The Course of Love – due to be published in June – is his first novel in 20 years, and a spiritual follow-up to his incredibly well received 1993 debut, Essays in Love. As an on-again, off-again de Botton reader since first picking up Essays back in my early 20s, I approached the book with some trepidation. His earlier works had aided my supposed quarter-life crisis and, more importantly, acted as a much-needed launch pad to meatier philosophical works, while the latter books were often flung against walls because of his schmaltzy self-improvement advice.

As a colonially raised South Asian in my early 30s about to marry a down-to-earth English girl, there was an immediate connection with the British-reared Middle Eastern main character and his born-and-bred Scottish wife.
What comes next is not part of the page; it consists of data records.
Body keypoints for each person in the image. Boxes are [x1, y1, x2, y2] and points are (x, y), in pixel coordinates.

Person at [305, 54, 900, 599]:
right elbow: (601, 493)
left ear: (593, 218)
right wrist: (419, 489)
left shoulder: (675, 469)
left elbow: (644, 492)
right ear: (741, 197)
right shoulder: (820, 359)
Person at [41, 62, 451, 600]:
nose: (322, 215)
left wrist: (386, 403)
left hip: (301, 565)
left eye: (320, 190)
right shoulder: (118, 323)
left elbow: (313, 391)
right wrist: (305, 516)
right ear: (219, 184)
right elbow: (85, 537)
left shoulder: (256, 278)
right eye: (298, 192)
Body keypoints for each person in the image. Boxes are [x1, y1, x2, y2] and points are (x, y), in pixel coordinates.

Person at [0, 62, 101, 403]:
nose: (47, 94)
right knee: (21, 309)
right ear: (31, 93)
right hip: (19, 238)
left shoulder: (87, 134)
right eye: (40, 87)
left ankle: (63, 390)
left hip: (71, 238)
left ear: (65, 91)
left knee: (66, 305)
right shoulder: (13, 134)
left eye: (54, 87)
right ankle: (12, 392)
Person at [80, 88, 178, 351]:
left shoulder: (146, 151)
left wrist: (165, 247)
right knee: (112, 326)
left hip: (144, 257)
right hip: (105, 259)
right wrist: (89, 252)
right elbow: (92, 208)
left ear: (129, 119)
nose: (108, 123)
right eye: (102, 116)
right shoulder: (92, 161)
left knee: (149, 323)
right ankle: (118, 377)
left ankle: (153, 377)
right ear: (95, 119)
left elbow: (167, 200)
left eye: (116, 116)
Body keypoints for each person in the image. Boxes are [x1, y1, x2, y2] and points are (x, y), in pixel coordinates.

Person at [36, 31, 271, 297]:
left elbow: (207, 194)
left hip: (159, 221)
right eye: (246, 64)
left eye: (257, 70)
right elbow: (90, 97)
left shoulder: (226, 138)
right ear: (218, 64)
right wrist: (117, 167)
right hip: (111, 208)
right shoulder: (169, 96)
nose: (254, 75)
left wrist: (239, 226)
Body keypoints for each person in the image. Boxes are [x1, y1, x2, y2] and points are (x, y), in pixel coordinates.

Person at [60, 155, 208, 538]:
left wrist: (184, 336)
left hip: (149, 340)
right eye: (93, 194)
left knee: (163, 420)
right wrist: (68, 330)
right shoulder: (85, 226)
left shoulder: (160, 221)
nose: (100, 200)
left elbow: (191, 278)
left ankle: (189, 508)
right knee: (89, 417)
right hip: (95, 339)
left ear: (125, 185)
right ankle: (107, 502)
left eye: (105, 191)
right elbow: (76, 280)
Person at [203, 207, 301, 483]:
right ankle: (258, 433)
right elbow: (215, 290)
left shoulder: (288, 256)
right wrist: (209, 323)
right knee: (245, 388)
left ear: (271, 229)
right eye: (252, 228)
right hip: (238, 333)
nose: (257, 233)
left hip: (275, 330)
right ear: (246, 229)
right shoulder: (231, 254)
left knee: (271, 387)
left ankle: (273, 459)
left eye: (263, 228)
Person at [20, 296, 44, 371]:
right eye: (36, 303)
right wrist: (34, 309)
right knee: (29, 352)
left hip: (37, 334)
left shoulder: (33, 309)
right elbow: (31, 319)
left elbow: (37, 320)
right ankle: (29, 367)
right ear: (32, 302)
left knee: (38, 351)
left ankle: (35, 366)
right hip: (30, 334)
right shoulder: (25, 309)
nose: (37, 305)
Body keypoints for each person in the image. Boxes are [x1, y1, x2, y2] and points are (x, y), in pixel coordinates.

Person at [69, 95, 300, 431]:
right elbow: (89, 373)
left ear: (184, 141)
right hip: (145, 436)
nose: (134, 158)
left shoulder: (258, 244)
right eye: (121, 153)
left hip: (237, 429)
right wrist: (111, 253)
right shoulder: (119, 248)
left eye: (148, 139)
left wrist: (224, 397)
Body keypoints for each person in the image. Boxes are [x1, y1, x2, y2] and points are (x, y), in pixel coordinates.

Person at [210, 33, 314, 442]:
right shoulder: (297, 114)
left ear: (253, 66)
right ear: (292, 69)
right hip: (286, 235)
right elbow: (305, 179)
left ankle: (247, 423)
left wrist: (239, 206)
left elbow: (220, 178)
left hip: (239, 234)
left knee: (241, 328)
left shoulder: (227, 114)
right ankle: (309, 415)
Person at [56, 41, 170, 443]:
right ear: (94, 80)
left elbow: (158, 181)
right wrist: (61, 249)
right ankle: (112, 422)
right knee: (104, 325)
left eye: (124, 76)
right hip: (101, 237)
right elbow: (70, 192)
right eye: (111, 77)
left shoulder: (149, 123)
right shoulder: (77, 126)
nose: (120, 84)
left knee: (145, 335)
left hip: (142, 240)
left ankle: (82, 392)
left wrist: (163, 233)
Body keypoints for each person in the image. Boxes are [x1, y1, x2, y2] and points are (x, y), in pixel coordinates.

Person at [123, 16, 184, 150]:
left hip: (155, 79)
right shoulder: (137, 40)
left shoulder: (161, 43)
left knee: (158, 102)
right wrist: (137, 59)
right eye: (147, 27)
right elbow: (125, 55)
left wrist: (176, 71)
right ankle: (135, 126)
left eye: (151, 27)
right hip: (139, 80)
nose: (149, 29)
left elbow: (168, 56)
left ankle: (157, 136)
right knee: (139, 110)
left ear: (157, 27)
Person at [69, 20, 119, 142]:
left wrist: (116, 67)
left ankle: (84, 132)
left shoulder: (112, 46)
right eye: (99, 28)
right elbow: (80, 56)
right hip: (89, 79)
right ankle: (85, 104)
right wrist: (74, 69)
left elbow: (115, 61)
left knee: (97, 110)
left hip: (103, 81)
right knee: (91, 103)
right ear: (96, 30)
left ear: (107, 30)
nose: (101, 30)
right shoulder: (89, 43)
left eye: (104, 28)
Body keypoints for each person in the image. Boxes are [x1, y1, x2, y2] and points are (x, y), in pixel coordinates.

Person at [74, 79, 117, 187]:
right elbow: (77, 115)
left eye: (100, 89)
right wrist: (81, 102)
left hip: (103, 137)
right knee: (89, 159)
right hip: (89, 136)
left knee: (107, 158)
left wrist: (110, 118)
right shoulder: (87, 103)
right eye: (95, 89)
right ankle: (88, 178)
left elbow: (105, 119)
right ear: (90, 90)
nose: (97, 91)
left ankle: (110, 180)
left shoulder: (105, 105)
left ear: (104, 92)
The Course of Love’s concept didn’t seem particularly original: the book follows your average, everyday contemporary “love story”, through an interracial relationship over 15-odd years of trials and tribulations - from its early honeymoon period, through marriage and settling down, the birth of children and the death of parents, career successes and money troubles, paranoia, confusion, adultery, counselling and finally, reconciliation and resolve.
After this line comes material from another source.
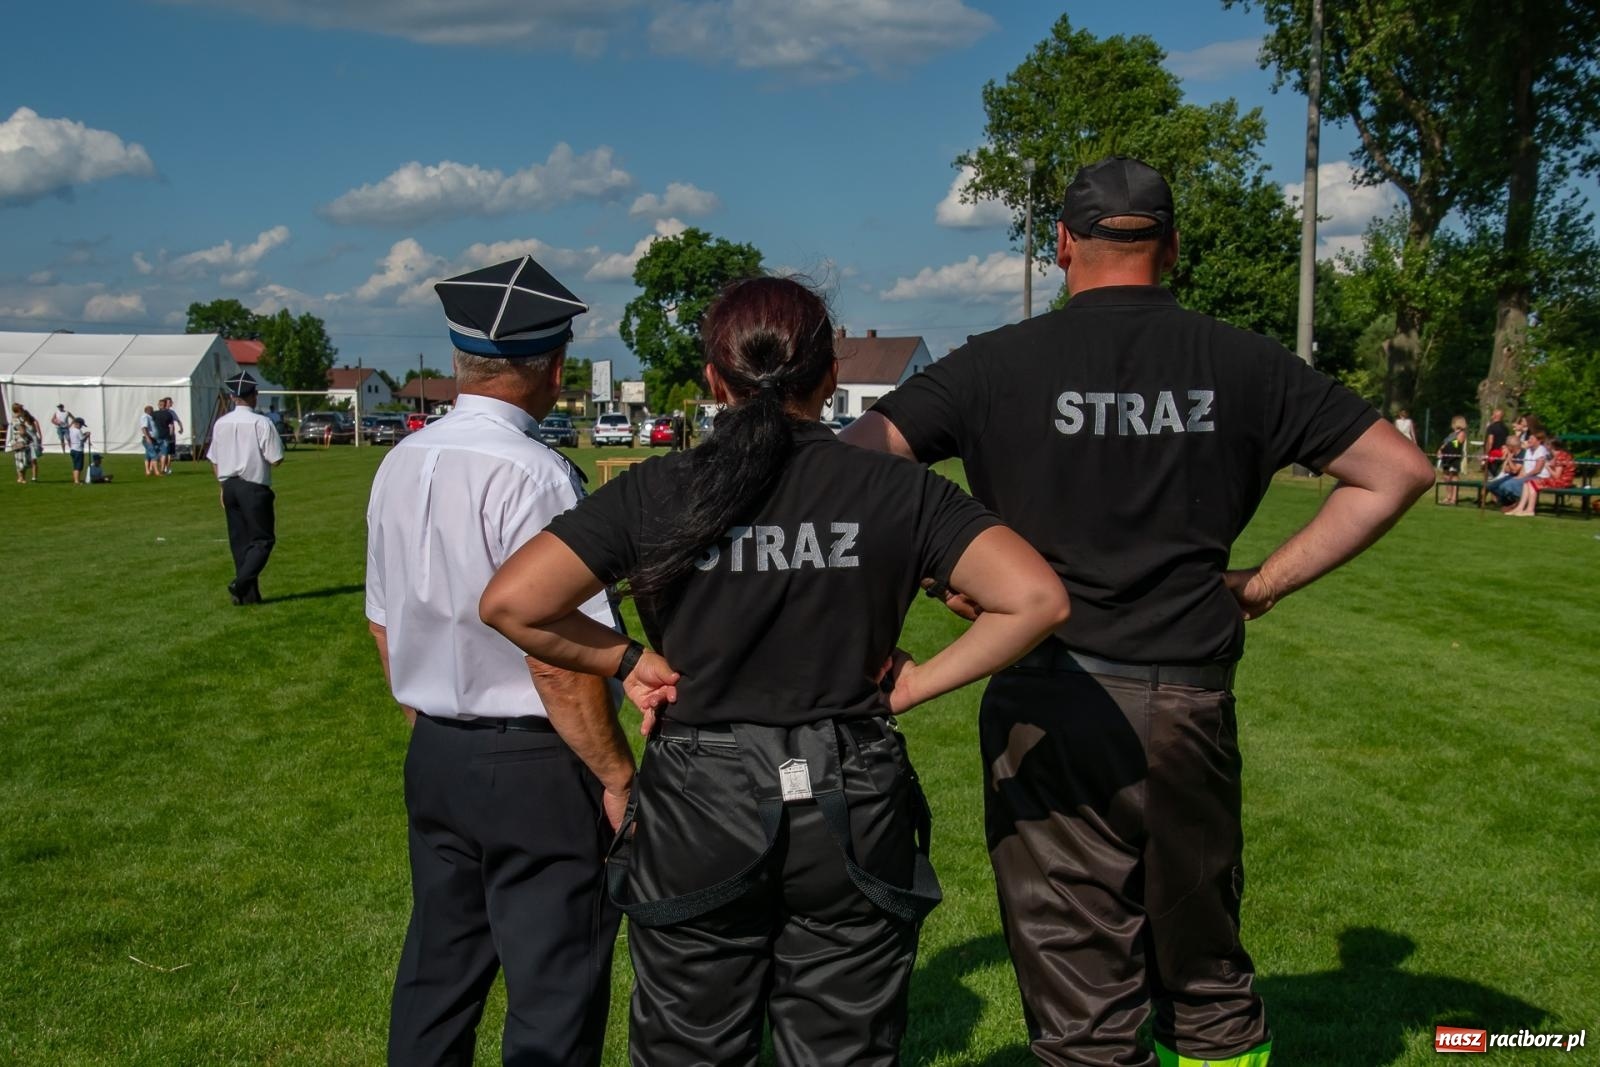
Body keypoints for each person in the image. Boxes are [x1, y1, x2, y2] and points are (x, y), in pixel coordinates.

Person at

That’s far from a spoiler, and it’s all outlined in so many words at the end of the first chapter. And it was around that point that the comparisons began. As a colonially raised South Asian in my early 30s about to marry a down-to-earth English girl, there was an immediate connection with the British-reared Middle Eastern main character and his born-and-bred Scottish wife.
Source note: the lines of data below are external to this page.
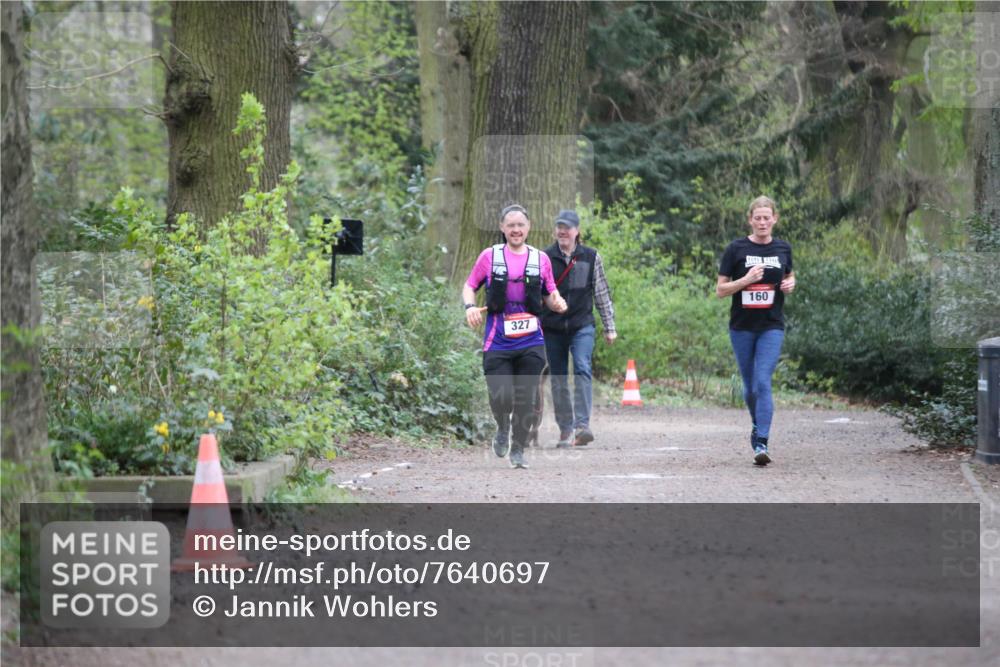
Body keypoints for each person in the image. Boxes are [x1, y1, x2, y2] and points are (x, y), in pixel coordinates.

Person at [463, 205, 568, 469]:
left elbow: (550, 293)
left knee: (525, 396)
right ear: (502, 228)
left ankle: (518, 449)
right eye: (511, 225)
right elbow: (469, 286)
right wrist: (470, 307)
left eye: (520, 225)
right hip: (497, 340)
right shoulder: (490, 256)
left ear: (528, 227)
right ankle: (501, 426)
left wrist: (558, 303)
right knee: (502, 396)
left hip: (531, 341)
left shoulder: (540, 259)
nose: (516, 230)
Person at [716, 196, 796, 466]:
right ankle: (756, 423)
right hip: (742, 327)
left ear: (775, 219)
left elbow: (788, 275)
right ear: (750, 220)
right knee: (749, 388)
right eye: (758, 218)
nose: (762, 222)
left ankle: (762, 441)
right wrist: (746, 280)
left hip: (771, 326)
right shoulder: (735, 249)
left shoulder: (783, 248)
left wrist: (790, 283)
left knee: (763, 381)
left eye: (767, 217)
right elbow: (720, 290)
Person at [540, 209, 617, 448]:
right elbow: (535, 292)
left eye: (568, 227)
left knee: (583, 367)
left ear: (577, 231)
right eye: (559, 226)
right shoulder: (544, 257)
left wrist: (609, 326)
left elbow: (601, 292)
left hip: (581, 324)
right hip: (552, 327)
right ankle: (565, 429)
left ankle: (582, 426)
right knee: (559, 378)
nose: (563, 231)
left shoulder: (591, 257)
Initially it only seemed a coincidence – until love took its course. One of de Botton’s greatest strengths is his ability to relate fully to his audience, often engaging readers by describing the mundanity of everyday life. Here, our characters argue about the precise time to leave for dinner; and they question why their once-lustful sex drive has started to dry up. Prominently interspersed throughout in noticeable italics are de Botton’s trademark philosophical musings about the nature of modern love.

In the extended form of his book-length works, the author’s reflections can appear downright arrogant rather than insightful; de Botton often casts aside his theme and panders to our supposed “do-it-yourself” desires. Surprisingly, in The Course of Love the writer has found his footing again.

He tackles with equal measures of humility and empathy the purpose of marriage, the need to repopulate and the absurd emotions we all give voice to on particularly trying days. Ultimately, the point he wants to get across is that modern relationships, riddled as they are with conflicting emotions and contrary attitudes, are at heart all surprisingly similar.

I don’t see my life becoming particularly exciting in the years to come. I have a sneaking suspicion that we will fall into the same traps our parents and older friends did. There may be kids, a career that probably peters out to the point of malaise, relationship frustration leading to intervention of sorts, mid-life crisis – the standard pattern. But in a way that’s OK, and that’s what de Botton’s characters come to realise.

The point of great fiction is to hold up a mirror to society so that we can both engage with its characters and reflect on the author’s insights about the human condition. The Course of Love does this brilliantly, never forgetting that there’s something absolutely profound in the ordinary.

Take it from this often jaded de Botton reader, still clinging to his dog-eared copy of Essays in Love – there’s much to appreciate over the course of his characters’ love.